Mestre raccontata come non l’abbiamo mai vista prima
L’hanno fatto in molti modi. Con ricerche economiche e sociali, con statistiche e studi, con mappe, foto d’archivio e foto contemporanee, con indagini e con sommi interventi di esperti e stakeholder.
Mestre non è Venezia, certo, ma negli anni anche la terraferma ha avuto chi s’è occupato di lei, sia in termini storici che contemporanei. Però nessuno ha indagato nelle sue “viscere” sentendo chi la vive ogni giorno, le persone comuni, i diretti interessati: i mestrini.
Nessuno ha mai analizzato i suoni più reconditi di questa città, anche quelli che emergono dai silenzi di una biblioteca. Nessuno ha stilato una mappa dei luoghi più significativi per chi ci vive, nessuno ha mai rilevato che i cittadini della terraferma riconoscono come punti di riferimento il cinema Dante o il parco Bissuola, il parco del Piraghetto o l’argine dell’Osellino, ma non piazza Ferretto. Nessuno ha studiato i portoni dei palazzi, le cancellate. Almeno finora. La.Me. (laboratorio Mestre), progetto che nasce all’interno della biblioteca Vez, ha cominciato a farlo, narrando la città attraverso lo storytelling, i racconti, le storie della gente.

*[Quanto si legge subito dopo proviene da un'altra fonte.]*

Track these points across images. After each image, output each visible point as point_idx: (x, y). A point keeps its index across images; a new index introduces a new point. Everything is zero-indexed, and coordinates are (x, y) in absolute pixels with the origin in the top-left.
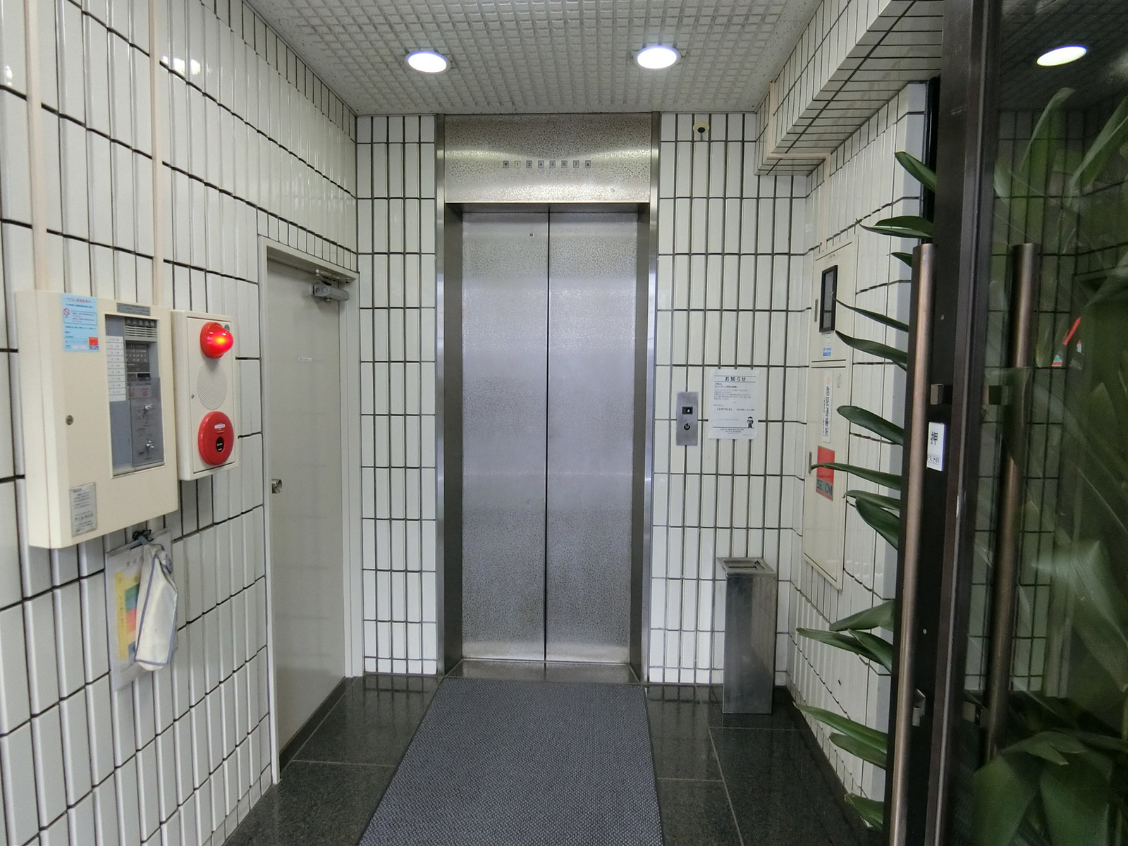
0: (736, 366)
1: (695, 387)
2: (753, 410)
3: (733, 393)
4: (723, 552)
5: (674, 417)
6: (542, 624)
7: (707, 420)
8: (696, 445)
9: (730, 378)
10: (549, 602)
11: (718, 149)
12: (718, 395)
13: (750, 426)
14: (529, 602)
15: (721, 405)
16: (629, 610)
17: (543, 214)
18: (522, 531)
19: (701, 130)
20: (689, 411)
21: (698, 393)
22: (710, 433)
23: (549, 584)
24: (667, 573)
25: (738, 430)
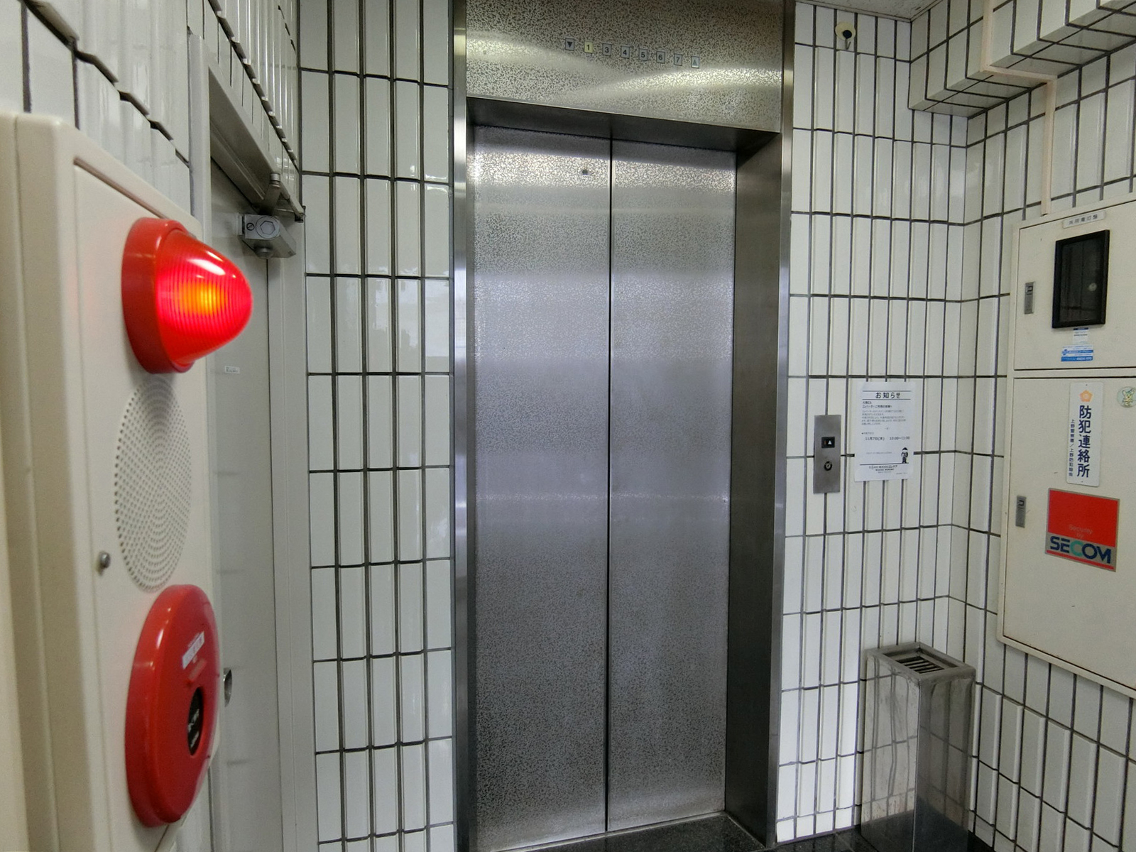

L’idea è nata a novembre e nel tempo s’è sviluppata con diverse iniziative: fra le più curiose, le interviste ai mestrini “qualunque”, la geografia sonora della città, la mappa dei luoghi più amati dai mestrini. Un modo nuovo per raccontare Mestre e i suoi cittadini che, non per caso, sarà presentato al pubblico in uno dei luoghi che i mestrini stanno cominciando a scoprire e ad amare di più, forte Marghera. Qui, venerdì 25 (ore 18) fino all’1 maggio, nell’ex polveriera dell’ex campo trincerato, una parte del lavoro svolto in questi mesi dal Laboratorio Mestre sarà presentato ai tutti, in uno spazio che contiene diverse sezioni e che si intitola Urban Story Telling.
Nella sezione “Mestre al futuro” ci si può piazzare davanti a una tv, con tanto di cuffiette, per ascoltare una delle decine di interviste svolte da La.Me. e relative al futuro della città. Cosa ne pensano i suoi abitanti? I primi ai quali è stata rivolta la domanda sono un tatuatore, un’operatrice sociale e un creativo. Ognuno di loro ha “nominato” altre due persone da intervistare e via così, fino a costituire una grande tribù. Nell’angolo “geoquote” vengono segnalati dagli stessi intervistati i luoghi più amati di Mestre, segnalati poi all’interno di una mappa.
“Appunti visivi” è un’originale galleria fotografica che mostra un’altra terraferma, con scatti che descrivono l’area rurale, o i lati più “trasversali” e meno conosciuti della città.
Nella sezione “still recording” è possibile invece ascoltare i suoni di Mestre registrati per La.Me. da Enrico Coniglio: si sentiranno la voce di una vecchietta che parla mentre passa il tram, i fragori all’interno di un ipermercato, gli insospettabili fruscii della biblioteca Vez. La mostra si completa poi con un glossario della città contemporanea, dove vengono svelati i significati di termini sempre più attuali e legati alla città, come Gentrification, social housing, rottamazione ecologica, agricoltura urbana, urban wilderness.
Insomma, un’altra Mestre è possibile. O, meglio, un’altra rappresentazione di Mestre è possibile. Urban Story Telling lo dimostra.